In some situations, this process has led to increasing freedom, equality and acceptance through movements such as women’s rights, gay rights, labour rights, the ‘me too’ movement and Black Lives Matter. Groups, movements and revolutions are needed to generate a powerful voice to propel societal change and topple outdated and oppressive paradigms and structures. 

Without identification within categories, it is difficult to imagine how order would be maintained in families, communities, and human society as a whole. How could a political system prevent corruption if there was only one party? How would science move forward if there were not competing theories about what remains unknown? These categories also paradoxically help to shift an existing order when enough people join together to oppose it.

The downside of this is that when we identify with one category, we “other” a different category. We create insiders and outsiders – those who belong to our camp and those who do not. We see differences rather than commonalities, which then can lead to fear, enmity, violence, injustice and war. 

Is it possible to accept differences without “othering?” To respect individuals’ freedom of expression, opinions, equality and basic human rights without making them wrong? I believe that it is, but it means that we see others through the lens of compassion, acceptance, humility, curiosity and equality. It also means that we are willing to recognize the privileges and unconscious biases that we carry that oppress others, and that it is our personal and collective responsibility to reduce oppression and work to provide equal opportunities for marginalized individuals or those in the other camp.

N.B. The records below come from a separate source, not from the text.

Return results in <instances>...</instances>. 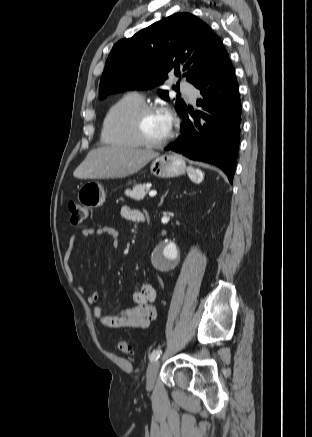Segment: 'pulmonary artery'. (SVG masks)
Here are the masks:
<instances>
[{"label":"pulmonary artery","instance_id":"obj_1","mask_svg":"<svg viewBox=\"0 0 312 437\" xmlns=\"http://www.w3.org/2000/svg\"><path fill=\"white\" fill-rule=\"evenodd\" d=\"M181 88L183 89V91L186 93V95L189 97L191 102H195L196 96H197V90L191 86H189L186 83H181ZM140 99H142V97L140 95H137Z\"/></svg>","mask_w":312,"mask_h":437}]
</instances>
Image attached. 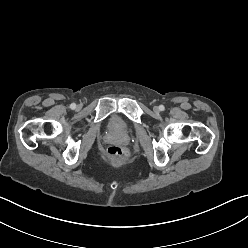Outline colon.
Instances as JSON below:
<instances>
[{"label":"colon","instance_id":"colon-1","mask_svg":"<svg viewBox=\"0 0 248 248\" xmlns=\"http://www.w3.org/2000/svg\"><path fill=\"white\" fill-rule=\"evenodd\" d=\"M107 154L115 163L123 162L126 158V151L119 145H111L107 150Z\"/></svg>","mask_w":248,"mask_h":248}]
</instances>
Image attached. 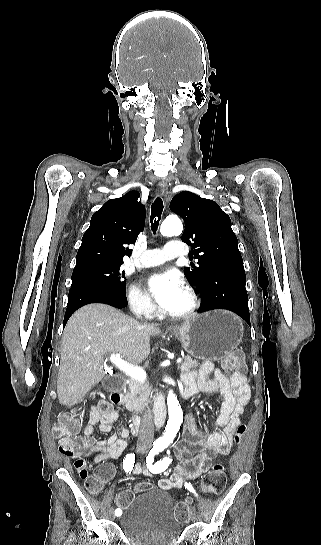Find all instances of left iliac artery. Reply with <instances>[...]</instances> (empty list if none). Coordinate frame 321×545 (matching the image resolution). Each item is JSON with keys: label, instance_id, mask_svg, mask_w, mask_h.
Segmentation results:
<instances>
[{"label": "left iliac artery", "instance_id": "obj_1", "mask_svg": "<svg viewBox=\"0 0 321 545\" xmlns=\"http://www.w3.org/2000/svg\"><path fill=\"white\" fill-rule=\"evenodd\" d=\"M163 450H164V446L156 445L150 450L149 454L146 457L147 467L152 473H160L164 471L171 463V460L169 458H164L162 461H158L153 464L154 456ZM185 488L191 491L192 493L196 494L191 484L185 483Z\"/></svg>", "mask_w": 321, "mask_h": 545}]
</instances>
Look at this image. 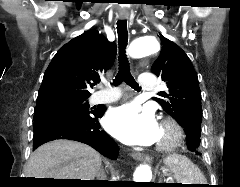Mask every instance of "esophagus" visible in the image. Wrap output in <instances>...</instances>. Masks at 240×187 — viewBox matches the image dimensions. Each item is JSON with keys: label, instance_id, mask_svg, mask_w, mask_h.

This brings me back to the question, “Who am I with my client?” I arrive at the answer that I am both a consciousness that has no fixed identity, as well as the conditioning, perceptions, learning, physicality, sensations, emotions, and sum total of my subjective experiences. Sessions go well when I am aware of both of these perspectives within myself and my client, and can acknowledge and flow between them. How would you answer the question, “Who are you as a therapist?”